In fourth grade my parents told me that my teacher had reported seeing me touching myself in my private area (on top of my clothes) under my desk. I knew then that what I was doing was weird, but had no clue of the activity it referenced and why it was so wrong. I didn’t like the feeling of being caught, so I started to become more secretive and careful whenever playing “my rocketship game.”
In sixth grade a well meaning friend asked me if I knew how babies were made. “Yeah,” I immediately replied, “I always wondered how non Jews could think there’s no G-d. Don’t they know that Hashem miraculously makes only married women become pregnant?!” My friend laughed, and then made some motion with his finger and a loop made by the fingers of his other hand before walking away. I had the feeling that I was missing something, but was too shy to ask my parents. So I Googled it. What I read after that Google search was still confusing to me, so I turned to Google Images for extra clarity.
I don’t remember exactly when I put the two together, but I do remember lying on my bed touching myself and suddenly being struck with the epiphany that the pleasure I felt from touching myself was what was being described by Google. I combined the two - touching myself and searching Google Images - and soon experienced my first time ejaculating.
For years I continued masturbating without giving it any thought other than avoiding getting caught. Eventually I got a smartphone. While it didn’t have a browser it did have YouTube, and that only entrenched me further.
At some point early in High School I heard a couple shovavim shiurim and figured out that it’s assur to masturbate. By then the few times I’d gotten caught had trained me into a pathological liar. The restrictions on computers in my house trained me how to bypass filters. In other words, I was a skilled masturbater: skilled at finding content and skilled at hiding my actions. Now I had to stop all of that? Give up and forget about all those hard earned skills? What about the escape, the content, and the high that I got from masturbation?
Unfortunately I didn’t have a Rebbe then who I could talk to about these issues. I began to feel a whole new, much deeper, kind of shame from struggling with these temptations. Around Elul and before Yom Kippur I’d make an annual pledge to quit, which was usually broken already before Sukkos. I just didn’t care enough to seriously try to quit. All I had motivating me to stop were negative feelings like shame, guilt, and a little fear of divine retribution.
When I got to beis medrash I started giving a little more thought towards permanently quitting. What was once a bad habit or guilty pleasure became a struggle, a battle, and the source of a lot of self hate and depression. Second year is when things got serious.
I don’t remember how it came up, but a friend of mine and I discovered each other’s struggles. It was the first time I opened up to someone else about my secret past. Our Rebbe then was a very intimidating and intense person, and for some reason we decided to go talk to him about our problem. That conversation lasted over an hour, and answering his question of “why are you here” was one of the hardest things I’ve done.
My friend immediately quit, but for me it still didn’t click. I flirted with week-long streaks until Chanukah when I decided to make a new push. I had found an incentive program offering $500 for 100 days clean, and that was enough motivation to get me to stay clean for a long time. However, I still wasn’t really into quitting.
I still watched inappropriate videos on YouTube, and even saw pornography for the first time when I was home for bein hazmanim. I knew where my line was that I could watch these things without technically breaking my streak.
After 185 days "technically clean" a promotional email for a reality TV series sent me back to day one. Years of shame and negative self talk caught up with me and I entered a dark depression. That night I called the suicidal hotline and some random lady reassured me that Jesus would forgive me for my sins, so I stayed alive. I began to accept that I could never change. Why keep fighting a losing battle? Surely “Jesus” would forgive me when I eventually came around and did teshuva. I found myself researching prostitution options and outside clubs. My learning and self esteem were in shambles.
______
WRITTEN INSTRUCTION A: Rewrite the personal account from "I don’t remember exactly" to "first time ejaculating.", putting "an image search" in place of "Google Images".

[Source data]
______
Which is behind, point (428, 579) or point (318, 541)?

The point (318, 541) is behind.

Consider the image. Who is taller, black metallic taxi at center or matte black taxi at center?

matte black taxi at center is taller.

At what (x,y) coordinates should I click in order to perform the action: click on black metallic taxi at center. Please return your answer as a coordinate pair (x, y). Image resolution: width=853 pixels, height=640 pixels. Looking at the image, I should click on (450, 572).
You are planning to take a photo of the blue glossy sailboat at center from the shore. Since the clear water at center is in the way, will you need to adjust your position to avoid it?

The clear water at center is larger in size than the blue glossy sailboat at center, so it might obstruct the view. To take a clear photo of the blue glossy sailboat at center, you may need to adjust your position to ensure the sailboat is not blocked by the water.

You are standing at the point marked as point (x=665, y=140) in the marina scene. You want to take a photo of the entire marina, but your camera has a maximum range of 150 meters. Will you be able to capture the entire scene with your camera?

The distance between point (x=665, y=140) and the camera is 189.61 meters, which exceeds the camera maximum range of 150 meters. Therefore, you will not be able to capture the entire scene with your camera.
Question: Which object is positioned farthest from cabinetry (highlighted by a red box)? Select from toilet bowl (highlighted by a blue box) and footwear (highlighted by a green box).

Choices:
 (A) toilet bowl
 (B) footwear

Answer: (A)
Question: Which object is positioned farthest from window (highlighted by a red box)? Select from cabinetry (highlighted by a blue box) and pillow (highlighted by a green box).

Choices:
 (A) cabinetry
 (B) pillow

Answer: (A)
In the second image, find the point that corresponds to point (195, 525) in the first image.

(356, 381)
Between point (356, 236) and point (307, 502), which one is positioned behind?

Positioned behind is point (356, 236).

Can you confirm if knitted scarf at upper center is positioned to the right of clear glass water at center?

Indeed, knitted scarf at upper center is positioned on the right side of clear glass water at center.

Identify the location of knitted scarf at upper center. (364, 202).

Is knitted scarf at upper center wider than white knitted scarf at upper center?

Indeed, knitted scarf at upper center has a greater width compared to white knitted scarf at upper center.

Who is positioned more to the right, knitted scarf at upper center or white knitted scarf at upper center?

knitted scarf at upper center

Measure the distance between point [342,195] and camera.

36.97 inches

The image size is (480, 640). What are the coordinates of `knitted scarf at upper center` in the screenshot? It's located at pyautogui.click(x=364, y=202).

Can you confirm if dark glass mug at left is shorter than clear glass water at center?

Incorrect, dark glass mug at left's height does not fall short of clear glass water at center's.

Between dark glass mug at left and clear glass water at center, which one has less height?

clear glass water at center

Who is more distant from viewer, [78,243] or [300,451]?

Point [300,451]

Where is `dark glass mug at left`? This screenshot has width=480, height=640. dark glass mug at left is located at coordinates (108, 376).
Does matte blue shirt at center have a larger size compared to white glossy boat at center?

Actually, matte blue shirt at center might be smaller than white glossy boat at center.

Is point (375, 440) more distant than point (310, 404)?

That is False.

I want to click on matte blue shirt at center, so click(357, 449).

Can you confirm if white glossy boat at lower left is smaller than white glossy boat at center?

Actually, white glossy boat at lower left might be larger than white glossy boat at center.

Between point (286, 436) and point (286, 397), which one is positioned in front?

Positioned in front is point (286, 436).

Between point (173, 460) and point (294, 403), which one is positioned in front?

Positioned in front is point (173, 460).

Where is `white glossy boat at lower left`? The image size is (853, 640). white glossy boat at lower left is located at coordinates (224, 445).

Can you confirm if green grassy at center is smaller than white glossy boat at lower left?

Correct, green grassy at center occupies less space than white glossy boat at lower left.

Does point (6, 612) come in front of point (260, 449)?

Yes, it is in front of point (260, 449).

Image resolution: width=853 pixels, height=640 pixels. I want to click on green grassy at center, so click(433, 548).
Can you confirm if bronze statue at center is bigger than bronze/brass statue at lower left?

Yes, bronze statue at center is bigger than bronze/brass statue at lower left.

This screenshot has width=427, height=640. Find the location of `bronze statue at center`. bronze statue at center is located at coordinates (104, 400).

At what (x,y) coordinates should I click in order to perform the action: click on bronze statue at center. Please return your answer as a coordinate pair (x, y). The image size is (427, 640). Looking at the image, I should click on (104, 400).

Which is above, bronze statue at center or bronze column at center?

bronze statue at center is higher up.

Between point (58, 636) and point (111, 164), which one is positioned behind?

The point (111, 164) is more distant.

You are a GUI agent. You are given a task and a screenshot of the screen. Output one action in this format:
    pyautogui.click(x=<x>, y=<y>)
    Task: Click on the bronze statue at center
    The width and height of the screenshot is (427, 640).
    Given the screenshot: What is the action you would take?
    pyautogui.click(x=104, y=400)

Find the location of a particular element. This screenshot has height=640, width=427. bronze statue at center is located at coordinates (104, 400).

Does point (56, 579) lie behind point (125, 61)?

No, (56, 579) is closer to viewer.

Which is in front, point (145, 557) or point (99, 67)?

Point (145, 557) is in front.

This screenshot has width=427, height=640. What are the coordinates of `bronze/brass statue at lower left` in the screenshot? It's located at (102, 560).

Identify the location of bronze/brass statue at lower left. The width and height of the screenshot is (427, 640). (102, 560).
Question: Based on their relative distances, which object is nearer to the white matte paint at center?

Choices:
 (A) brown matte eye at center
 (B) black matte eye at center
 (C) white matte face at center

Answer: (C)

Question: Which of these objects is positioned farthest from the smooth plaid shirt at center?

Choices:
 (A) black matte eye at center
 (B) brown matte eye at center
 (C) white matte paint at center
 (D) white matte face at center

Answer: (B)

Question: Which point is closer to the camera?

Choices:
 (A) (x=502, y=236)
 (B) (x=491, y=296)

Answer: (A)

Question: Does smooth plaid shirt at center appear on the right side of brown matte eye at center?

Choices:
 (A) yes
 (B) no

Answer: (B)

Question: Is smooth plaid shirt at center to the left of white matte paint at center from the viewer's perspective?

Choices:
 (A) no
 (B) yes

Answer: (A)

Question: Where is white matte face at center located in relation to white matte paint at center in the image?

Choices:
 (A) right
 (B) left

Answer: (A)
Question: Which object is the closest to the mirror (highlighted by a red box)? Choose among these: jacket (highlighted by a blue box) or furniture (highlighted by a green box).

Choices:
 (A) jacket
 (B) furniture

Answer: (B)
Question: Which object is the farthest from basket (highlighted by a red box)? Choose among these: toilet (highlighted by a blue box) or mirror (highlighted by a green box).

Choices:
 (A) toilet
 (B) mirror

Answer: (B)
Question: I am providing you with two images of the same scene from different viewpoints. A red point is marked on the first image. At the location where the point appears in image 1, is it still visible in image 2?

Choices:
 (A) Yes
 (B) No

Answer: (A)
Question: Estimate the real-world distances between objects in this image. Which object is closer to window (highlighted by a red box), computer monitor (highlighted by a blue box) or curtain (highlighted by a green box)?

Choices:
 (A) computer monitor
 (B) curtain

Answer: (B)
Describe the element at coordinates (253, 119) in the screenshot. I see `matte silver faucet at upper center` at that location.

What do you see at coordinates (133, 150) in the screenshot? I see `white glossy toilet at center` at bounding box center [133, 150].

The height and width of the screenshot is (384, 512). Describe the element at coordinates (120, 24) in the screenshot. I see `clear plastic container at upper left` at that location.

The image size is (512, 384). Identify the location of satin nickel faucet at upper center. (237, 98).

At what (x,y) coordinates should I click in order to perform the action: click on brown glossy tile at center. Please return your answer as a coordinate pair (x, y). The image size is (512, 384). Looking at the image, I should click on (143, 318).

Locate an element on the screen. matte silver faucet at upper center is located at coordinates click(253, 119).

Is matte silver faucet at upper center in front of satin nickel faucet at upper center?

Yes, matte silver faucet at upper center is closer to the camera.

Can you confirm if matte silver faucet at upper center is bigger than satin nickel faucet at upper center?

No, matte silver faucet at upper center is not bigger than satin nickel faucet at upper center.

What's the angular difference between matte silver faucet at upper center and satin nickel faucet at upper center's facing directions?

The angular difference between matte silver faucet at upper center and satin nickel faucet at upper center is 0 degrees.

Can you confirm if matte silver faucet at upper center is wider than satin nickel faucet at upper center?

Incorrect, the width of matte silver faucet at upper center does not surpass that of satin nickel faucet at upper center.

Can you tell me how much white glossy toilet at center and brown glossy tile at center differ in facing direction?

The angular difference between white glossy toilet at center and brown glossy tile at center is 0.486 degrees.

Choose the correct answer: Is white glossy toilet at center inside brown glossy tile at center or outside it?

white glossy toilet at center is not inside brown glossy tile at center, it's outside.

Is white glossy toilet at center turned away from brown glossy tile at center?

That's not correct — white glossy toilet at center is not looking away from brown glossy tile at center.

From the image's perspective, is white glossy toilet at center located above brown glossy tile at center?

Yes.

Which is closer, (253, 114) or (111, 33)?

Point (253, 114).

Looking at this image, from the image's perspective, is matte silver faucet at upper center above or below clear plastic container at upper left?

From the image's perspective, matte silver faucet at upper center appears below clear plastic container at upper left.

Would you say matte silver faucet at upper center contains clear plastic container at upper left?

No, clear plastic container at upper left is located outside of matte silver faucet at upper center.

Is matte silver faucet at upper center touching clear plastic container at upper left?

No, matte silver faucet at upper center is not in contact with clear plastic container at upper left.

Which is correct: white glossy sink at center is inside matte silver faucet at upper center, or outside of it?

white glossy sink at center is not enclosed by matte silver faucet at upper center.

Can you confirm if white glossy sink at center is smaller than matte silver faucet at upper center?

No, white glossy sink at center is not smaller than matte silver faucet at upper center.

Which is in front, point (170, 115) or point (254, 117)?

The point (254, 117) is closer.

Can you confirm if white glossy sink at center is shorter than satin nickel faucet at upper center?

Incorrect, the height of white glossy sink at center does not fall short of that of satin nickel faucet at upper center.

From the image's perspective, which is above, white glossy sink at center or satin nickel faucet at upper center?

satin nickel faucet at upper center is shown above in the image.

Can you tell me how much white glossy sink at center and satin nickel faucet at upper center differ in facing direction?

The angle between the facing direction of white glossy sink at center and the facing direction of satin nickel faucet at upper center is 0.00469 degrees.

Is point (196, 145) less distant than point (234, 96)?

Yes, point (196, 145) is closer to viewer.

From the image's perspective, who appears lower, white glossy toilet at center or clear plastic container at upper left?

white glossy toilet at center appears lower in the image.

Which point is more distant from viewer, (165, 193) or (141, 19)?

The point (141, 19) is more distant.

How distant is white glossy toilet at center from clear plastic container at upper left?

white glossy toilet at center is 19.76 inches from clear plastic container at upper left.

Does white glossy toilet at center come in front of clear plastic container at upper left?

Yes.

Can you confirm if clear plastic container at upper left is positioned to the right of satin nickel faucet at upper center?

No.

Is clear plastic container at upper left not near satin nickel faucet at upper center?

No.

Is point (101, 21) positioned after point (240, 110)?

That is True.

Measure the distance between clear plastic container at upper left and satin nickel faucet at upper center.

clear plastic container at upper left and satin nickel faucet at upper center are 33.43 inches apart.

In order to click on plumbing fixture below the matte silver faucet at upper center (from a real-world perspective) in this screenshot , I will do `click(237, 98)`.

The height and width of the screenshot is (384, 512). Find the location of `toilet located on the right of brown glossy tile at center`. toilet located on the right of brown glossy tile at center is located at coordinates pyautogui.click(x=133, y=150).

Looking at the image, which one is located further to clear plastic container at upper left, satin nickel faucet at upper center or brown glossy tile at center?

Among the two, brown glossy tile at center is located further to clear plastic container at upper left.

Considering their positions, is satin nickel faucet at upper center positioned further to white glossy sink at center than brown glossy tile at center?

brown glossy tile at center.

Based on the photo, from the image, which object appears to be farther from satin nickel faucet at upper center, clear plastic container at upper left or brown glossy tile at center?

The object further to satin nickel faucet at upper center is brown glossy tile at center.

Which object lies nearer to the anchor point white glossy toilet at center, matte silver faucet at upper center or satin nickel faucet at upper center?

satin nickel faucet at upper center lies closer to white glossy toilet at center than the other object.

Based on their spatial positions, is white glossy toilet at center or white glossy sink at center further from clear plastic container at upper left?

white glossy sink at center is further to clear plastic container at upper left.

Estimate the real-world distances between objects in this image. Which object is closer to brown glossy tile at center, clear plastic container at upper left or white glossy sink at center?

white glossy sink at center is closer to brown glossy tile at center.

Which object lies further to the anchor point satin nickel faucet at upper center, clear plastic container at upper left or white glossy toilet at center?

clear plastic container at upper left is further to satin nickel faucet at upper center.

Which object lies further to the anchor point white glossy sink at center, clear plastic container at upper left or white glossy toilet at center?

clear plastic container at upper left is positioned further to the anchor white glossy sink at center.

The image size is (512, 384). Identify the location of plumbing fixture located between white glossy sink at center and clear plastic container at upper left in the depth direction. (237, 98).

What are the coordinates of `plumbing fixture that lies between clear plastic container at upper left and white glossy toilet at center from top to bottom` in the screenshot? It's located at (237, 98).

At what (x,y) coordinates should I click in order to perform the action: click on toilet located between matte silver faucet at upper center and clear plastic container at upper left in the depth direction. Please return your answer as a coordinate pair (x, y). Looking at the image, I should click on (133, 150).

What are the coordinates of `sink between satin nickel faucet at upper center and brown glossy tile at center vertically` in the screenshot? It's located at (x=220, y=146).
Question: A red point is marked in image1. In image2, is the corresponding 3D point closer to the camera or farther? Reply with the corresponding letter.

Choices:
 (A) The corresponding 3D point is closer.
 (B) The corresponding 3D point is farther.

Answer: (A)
______
WRITTEN INSTRUCTION B: In the source data, reproduce the lines from the line with "Can you confirm if green" to the line with "The point (111, 164) is more distant.".

TASK SOLUTION A:
I don’t remember exactly when I put the two together, but I do remember lying on my bed touching myself and suddenly being struck with the epiphany that the pleasure I felt from touching myself was what was being described by Google. I combined the two - touching myself and searching an image search - and soon experienced my first time ejaculating.

TASK SOLUTION B:
Can you confirm if green grassy at center is smaller than white glossy boat at lower left?

Correct, green grassy at center occupies less space than white glossy boat at lower left.

Does point (6, 612) come in front of point (260, 449)?

Yes, it is in front of point (260, 449).

Image resolution: width=853 pixels, height=640 pixels. I want to click on green grassy at center, so click(433, 548).
Can you confirm if bronze statue at center is bigger than bronze/brass statue at lower left?

Yes, bronze statue at center is bigger than bronze/brass statue at lower left.

This screenshot has width=427, height=640. Find the location of `bronze statue at center`. bronze statue at center is located at coordinates (104, 400).

At what (x,y) coordinates should I click in order to perform the action: click on bronze statue at center. Please return your answer as a coordinate pair (x, y). The image size is (427, 640). Looking at the image, I should click on (104, 400).

Which is above, bronze statue at center or bronze column at center?

bronze statue at center is higher up.

Between point (58, 636) and point (111, 164), which one is positioned behind?

The point (111, 164) is more distant.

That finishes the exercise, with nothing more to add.